> EXERCISE DIRECTIONS
From the line with "மாற்றுத் திறனாளிகள் நலத் (மா.திந.2)துறை" to the last line of the data below, repeat every line exactly and add nothing.

> SUPPLIED RECORDS
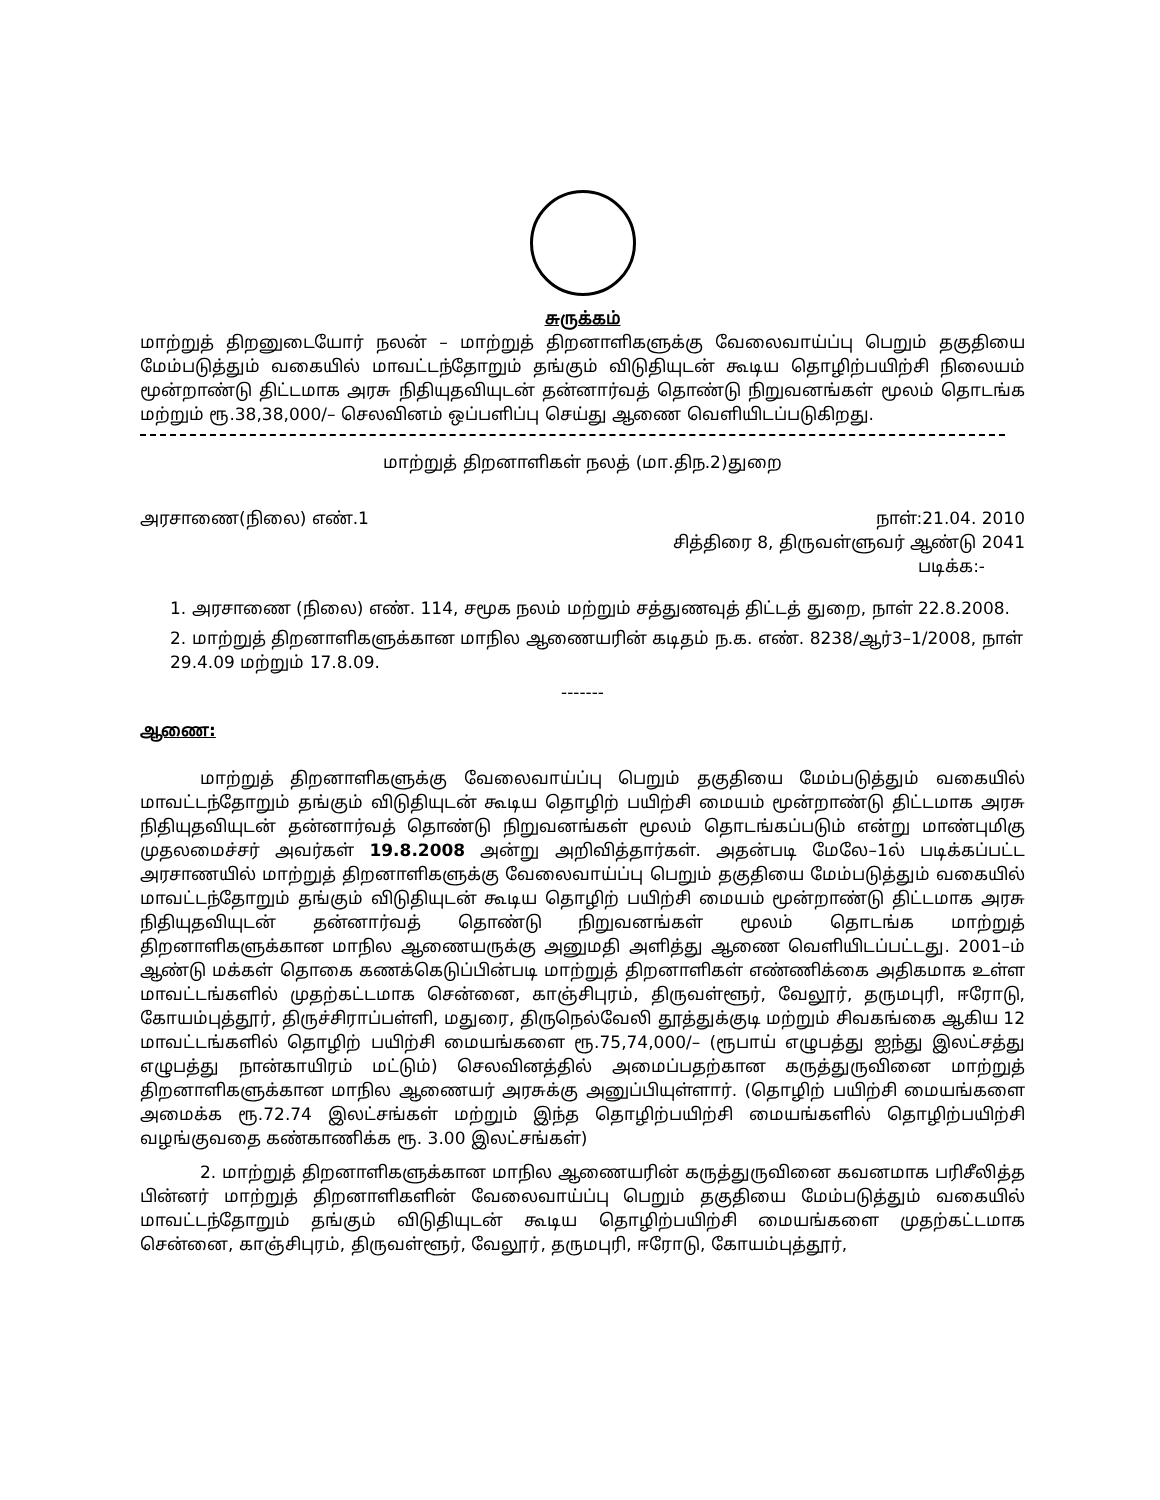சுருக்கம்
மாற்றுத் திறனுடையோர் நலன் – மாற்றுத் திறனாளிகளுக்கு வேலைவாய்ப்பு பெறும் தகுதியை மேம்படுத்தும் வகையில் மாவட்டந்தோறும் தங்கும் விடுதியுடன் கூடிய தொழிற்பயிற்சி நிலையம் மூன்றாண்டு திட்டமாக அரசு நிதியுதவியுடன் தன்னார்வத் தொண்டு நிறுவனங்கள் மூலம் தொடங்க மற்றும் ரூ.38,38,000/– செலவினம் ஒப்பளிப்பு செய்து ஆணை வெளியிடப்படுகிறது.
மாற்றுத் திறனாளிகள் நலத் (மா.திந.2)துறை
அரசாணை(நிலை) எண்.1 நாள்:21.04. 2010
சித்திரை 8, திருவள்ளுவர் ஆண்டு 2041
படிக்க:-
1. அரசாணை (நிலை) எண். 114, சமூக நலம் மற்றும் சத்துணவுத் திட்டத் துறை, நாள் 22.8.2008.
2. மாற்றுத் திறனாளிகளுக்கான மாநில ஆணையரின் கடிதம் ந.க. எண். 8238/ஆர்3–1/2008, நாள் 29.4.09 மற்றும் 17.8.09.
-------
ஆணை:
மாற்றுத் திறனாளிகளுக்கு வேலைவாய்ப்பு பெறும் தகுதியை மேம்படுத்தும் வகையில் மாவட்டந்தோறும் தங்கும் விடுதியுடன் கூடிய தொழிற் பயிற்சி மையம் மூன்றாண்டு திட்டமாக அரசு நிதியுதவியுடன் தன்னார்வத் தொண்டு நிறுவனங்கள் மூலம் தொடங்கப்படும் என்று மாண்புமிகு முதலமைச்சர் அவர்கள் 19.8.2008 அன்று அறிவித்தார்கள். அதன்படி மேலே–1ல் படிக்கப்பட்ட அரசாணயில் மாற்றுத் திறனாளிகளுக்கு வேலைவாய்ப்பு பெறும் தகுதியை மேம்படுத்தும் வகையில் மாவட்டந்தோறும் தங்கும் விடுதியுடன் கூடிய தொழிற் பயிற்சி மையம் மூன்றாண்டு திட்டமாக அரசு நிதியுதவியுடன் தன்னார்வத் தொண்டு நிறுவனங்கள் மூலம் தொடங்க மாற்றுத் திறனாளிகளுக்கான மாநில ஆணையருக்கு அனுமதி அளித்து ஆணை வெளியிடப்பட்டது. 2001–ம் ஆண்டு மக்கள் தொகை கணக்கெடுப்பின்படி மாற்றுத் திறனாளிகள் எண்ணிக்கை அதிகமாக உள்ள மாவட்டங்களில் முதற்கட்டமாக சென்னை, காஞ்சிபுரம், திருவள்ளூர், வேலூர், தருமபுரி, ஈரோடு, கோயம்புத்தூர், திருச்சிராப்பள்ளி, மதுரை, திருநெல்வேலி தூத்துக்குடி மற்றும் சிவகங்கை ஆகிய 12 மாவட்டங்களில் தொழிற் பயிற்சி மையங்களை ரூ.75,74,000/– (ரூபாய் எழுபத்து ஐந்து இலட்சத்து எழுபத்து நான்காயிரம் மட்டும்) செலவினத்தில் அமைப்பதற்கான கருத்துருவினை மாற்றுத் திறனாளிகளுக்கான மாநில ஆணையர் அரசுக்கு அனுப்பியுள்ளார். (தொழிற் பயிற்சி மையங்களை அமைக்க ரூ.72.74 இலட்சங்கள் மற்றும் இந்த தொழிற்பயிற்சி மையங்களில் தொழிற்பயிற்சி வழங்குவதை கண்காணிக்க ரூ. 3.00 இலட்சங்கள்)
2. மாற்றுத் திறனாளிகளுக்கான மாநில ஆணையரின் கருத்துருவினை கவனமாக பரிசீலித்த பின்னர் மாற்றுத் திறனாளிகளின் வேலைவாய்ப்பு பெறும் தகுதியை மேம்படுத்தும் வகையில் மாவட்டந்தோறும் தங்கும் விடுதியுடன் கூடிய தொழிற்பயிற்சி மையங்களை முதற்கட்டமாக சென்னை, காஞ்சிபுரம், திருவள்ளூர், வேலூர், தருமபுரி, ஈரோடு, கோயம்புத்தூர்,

> RESULT OF THIS TASK
மாற்றுத் திறனாளிகள் நலத் (மா.திந.2)துறை
அரசாணை(நிலை) எண்.1 நாள்:21.04. 2010
சித்திரை 8, திருவள்ளுவர் ஆண்டு 2041
படிக்க:-
1. அரசாணை (நிலை) எண். 114, சமூக நலம் மற்றும் சத்துணவுத் திட்டத் துறை, நாள் 22.8.2008.
2. மாற்றுத் திறனாளிகளுக்கான மாநில ஆணையரின் கடிதம் ந.க. எண். 8238/ஆர்3–1/2008, நாள் 29.4.09 மற்றும் 17.8.09.
-------
ஆணை:
மாற்றுத் திறனாளிகளுக்கு வேலைவாய்ப்பு பெறும் தகுதியை மேம்படுத்தும் வகையில் மாவட்டந்தோறும் தங்கும் விடுதியுடன் கூடிய தொழிற் பயிற்சி மையம் மூன்றாண்டு திட்டமாக அரசு நிதியுதவியுடன் தன்னார்வத் தொண்டு நிறுவனங்கள் மூலம் தொடங்கப்படும் என்று மாண்புமிகு முதலமைச்சர் அவர்கள் 19.8.2008 அன்று அறிவித்தார்கள். அதன்படி மேலே–1ல் படிக்கப்பட்ட அரசாணயில் மாற்றுத் திறனாளிகளுக்கு வேலைவாய்ப்பு பெறும் தகுதியை மேம்படுத்தும் வகையில் மாவட்டந்தோறும் தங்கும் விடுதியுடன் கூடிய தொழிற் பயிற்சி மையம் மூன்றாண்டு திட்டமாக அரசு நிதியுதவியுடன் தன்னார்வத் தொண்டு நிறுவனங்கள் மூலம் தொடங்க மாற்றுத் திறனாளிகளுக்கான மாநில ஆணையருக்கு அனுமதி அளித்து ஆணை வெளியிடப்பட்டது. 2001–ம் ஆண்டு மக்கள் தொகை கணக்கெடுப்பின்படி மாற்றுத் திறனாளிகள் எண்ணிக்கை அதிகமாக உள்ள மாவட்டங்களில் முதற்கட்டமாக சென்னை, காஞ்சிபுரம், திருவள்ளூர், வேலூர், தருமபுரி, ஈரோடு, கோயம்புத்தூர், திருச்சிராப்பள்ளி, மதுரை, திருநெல்வேலி தூத்துக்குடி மற்றும் சிவகங்கை ஆகிய 12 மாவட்டங்களில் தொழிற் பயிற்சி மையங்களை ரூ.75,74,000/– (ரூபாய் எழுபத்து ஐந்து இலட்சத்து எழுபத்து நான்காயிரம் மட்டும்) செலவினத்தில் அமைப்பதற்கான கருத்துருவினை மாற்றுத் திறனாளிகளுக்கான மாநில ஆணையர் அரசுக்கு அனுப்பியுள்ளார். (தொழிற் பயிற்சி மையங்களை அமைக்க ரூ.72.74 இலட்சங்கள் மற்றும் இந்த தொழிற்பயிற்சி மையங்களில் தொழிற்பயிற்சி வழங்குவதை கண்காணிக்க ரூ. 3.00 இலட்சங்கள்)
2. மாற்றுத் திறனாளிகளுக்கான மாநில ஆணையரின் கருத்துருவினை கவனமாக பரிசீலித்த பின்னர் மாற்றுத் திறனாளிகளின் வேலைவாய்ப்பு பெறும் தகுதியை மேம்படுத்தும் வகையில் மாவட்டந்தோறும் தங்கும் விடுதியுடன் கூடிய தொழிற்பயிற்சி மையங்களை முதற்கட்டமாக சென்னை, காஞ்சிபுரம், திருவள்ளூர், வேலூர், தருமபுரி, ஈரோடு, கோயம்புத்தூர்,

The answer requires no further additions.